Back to topics

[SQL] Practice Makes Perfect – On Getting Started with SQL

Technical Debt

As a programmer who graduated with a software engineering degree, databases were a required course in university.

I still remember the night before the exam: I stayed up all night cramming all the exam points from my textbook. The next day, relying on my short-term memory, I actually passed. After that, I tossed all database knowledge aside and never touched it again.

After starting work, I somehow ended up as a frontend developer. Database knowledge became even more irrelevant.

Recently, by chance, I picked up databases again and started relearning from SQL Basics by Mick.

I basically flipped through the book while typing SQL code on the computer, and I finished it quickly. After finishing, I had two feelings: there are so many SQL dialects, and I need hands-on practice.

SQL Has So Many Dialects

Frontend developers certainly know what "many dialects" means – you write code that seems fine, but it just won't run on other devices. To solve compatibility issues, you have to complicate and bloat your code. The code is no longer elegant. Even if it runs smoothly on all test devices during testing, you still have to pray that no compatibility issues appear after deployment.

Compatibility issues are the eternal pain of frontend developers, because we cannot control users' devices.

The pain from SQL's many dialects seems to be the opposite extreme – the server's devices, database, and versions are all controlled by developers. But potential migration difficulties, maintenance costs, learning costs, etc., still exist. This also leads to the flourishing ecosystem of ORM libraries.

Hands-On Practice

What you get from books is only shallow. I searched for "SQL practice problems" on a search engine and picked the first result: a website's popular SQL exercises.

I did the first three, submitted, and got them all wrong.

Luckily, they weren't horribly wrong – just a few adjustments needed.

Now I'll document these three problems and where I went wrong.

Find the employee who joined most recently

SELECT *
FROM employees
ORDER BY hire_date DESC
LIMIT 1;

My first answer didn't have LIMIT 1.

Find all information of the employee with the third most recent hire date

SELECT *
FROM employees
ORDER BY hire_date DESC
LIMIT 2, 1;

If you think the SQL above is correct, you've been tricked. Because there might be multiple employees hired on the same day.
Correct answer:

SELECT * FROM employees
WHERE hire_date = (
    SELECT DISTINCT hire_date
    FROM employees
    ORDER BY hire_date DESC
    LIMIT 2,1
)

That is, first find the third most recent hire date via a subquery, then retrieve all employee information for that hire date via the main query.

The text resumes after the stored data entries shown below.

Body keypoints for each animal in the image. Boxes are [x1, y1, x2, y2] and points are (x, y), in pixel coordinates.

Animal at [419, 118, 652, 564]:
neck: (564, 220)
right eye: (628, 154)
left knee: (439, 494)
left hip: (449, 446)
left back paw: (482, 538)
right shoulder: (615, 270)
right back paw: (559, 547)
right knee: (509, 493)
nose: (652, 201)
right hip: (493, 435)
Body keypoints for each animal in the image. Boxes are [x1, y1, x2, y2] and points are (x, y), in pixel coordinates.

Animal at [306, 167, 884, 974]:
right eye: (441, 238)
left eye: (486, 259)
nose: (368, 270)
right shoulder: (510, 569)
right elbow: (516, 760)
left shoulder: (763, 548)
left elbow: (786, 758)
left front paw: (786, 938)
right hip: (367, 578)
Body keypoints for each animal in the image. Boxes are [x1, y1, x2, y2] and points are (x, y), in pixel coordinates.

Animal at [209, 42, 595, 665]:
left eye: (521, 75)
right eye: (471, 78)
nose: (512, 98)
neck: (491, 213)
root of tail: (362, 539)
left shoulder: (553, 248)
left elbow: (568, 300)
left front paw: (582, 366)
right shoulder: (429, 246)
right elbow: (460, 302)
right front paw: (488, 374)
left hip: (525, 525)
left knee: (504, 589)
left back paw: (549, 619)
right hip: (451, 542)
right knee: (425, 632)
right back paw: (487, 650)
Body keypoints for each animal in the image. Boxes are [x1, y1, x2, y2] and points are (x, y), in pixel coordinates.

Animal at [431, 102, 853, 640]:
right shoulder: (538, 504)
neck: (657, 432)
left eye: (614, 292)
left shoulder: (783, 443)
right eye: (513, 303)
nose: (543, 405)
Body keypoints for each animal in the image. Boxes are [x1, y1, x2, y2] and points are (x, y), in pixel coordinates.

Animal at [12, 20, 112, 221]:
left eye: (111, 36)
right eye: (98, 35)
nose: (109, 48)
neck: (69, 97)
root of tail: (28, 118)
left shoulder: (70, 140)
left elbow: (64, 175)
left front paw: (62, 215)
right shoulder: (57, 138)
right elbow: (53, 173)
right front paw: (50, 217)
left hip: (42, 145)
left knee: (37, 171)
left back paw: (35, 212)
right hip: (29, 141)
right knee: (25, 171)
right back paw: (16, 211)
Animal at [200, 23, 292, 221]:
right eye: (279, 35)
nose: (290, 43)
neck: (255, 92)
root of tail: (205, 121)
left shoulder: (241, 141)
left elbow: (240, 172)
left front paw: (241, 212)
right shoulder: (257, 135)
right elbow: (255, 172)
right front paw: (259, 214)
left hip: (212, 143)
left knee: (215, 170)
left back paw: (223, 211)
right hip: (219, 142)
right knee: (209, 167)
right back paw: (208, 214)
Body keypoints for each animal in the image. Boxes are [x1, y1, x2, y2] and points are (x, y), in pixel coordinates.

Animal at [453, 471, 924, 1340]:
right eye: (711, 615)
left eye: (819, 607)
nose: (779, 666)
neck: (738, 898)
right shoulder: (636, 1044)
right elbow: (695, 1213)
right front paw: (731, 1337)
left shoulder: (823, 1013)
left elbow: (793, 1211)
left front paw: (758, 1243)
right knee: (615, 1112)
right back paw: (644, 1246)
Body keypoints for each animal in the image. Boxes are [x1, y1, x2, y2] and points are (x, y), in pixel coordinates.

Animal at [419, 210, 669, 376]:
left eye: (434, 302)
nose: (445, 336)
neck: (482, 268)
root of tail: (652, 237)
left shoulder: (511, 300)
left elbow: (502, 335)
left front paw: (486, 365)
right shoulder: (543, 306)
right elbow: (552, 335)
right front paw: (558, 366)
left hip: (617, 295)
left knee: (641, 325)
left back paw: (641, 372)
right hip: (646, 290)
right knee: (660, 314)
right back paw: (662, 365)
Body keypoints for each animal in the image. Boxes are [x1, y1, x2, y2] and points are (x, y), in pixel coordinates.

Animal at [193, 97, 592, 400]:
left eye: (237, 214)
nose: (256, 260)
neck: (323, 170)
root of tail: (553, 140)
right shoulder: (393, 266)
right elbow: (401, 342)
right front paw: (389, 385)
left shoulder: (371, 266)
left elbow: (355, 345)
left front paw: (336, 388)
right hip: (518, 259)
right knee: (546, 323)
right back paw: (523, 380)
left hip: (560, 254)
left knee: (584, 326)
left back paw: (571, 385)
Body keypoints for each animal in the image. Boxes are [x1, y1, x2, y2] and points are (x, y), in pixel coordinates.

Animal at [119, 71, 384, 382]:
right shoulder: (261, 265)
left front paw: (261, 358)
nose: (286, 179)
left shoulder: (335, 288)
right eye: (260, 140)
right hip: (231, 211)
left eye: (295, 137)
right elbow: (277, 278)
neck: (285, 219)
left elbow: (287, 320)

Find current salary details and department number dept_no

There is a salary table salaries for all employees, as follows:

emp_no

salary

from_date

to_date

10001

88958

2002-06-22

9999-01-01

10002

72527

2001-08-02

9999-01-01

10003

43311

2001-12-01

9999-01-01

There is a department manager table dept_manager as follows:

dept_no

emp_no

to_date

d001

10001

9999-01-01

d002

10003

9999-01-01

Please find the salary details and corresponding department number dept_no for current managers of each department. Output the results sorted in ascending order by salaries.emp_no, and note that the dept_no column should be the last column. The output for the above example is as follows:

emp_no

salary

from_date

to_date

dept_no

10001

88958

2002-06-22

9999-01-01

d001

10003

43311

2001-12-01

9999-01-01

d002

When I saw this problem, I thought, "This is my old friend – table joins!"

select  sal.emp_no,
        sal.salary,
        sal.from_date,
        sal.to_date,
        dept.dept_no
from salaries as sal right join dept_manager as dept
on sal.emp_no = dept.emp_no
order by emp_no

This is the correct answer, but the first time I submitted I wrote left join instead of right join.

Because when I learned it, the teacher said that the left table in a left join is the main table. I thought "main table" meant the table with the most columns in common.

Actually, the main table is the table whose all records are retained, even if those records have no matches in the other table. In a left join, all records from the left table appear in the result set, and unmatched records from the right table are filled with NULL.

But here, obviously the right table is the main table, because the desired result is the department managers' information.

Conclusion

After these three failures, I understand that I still need a lot more practice!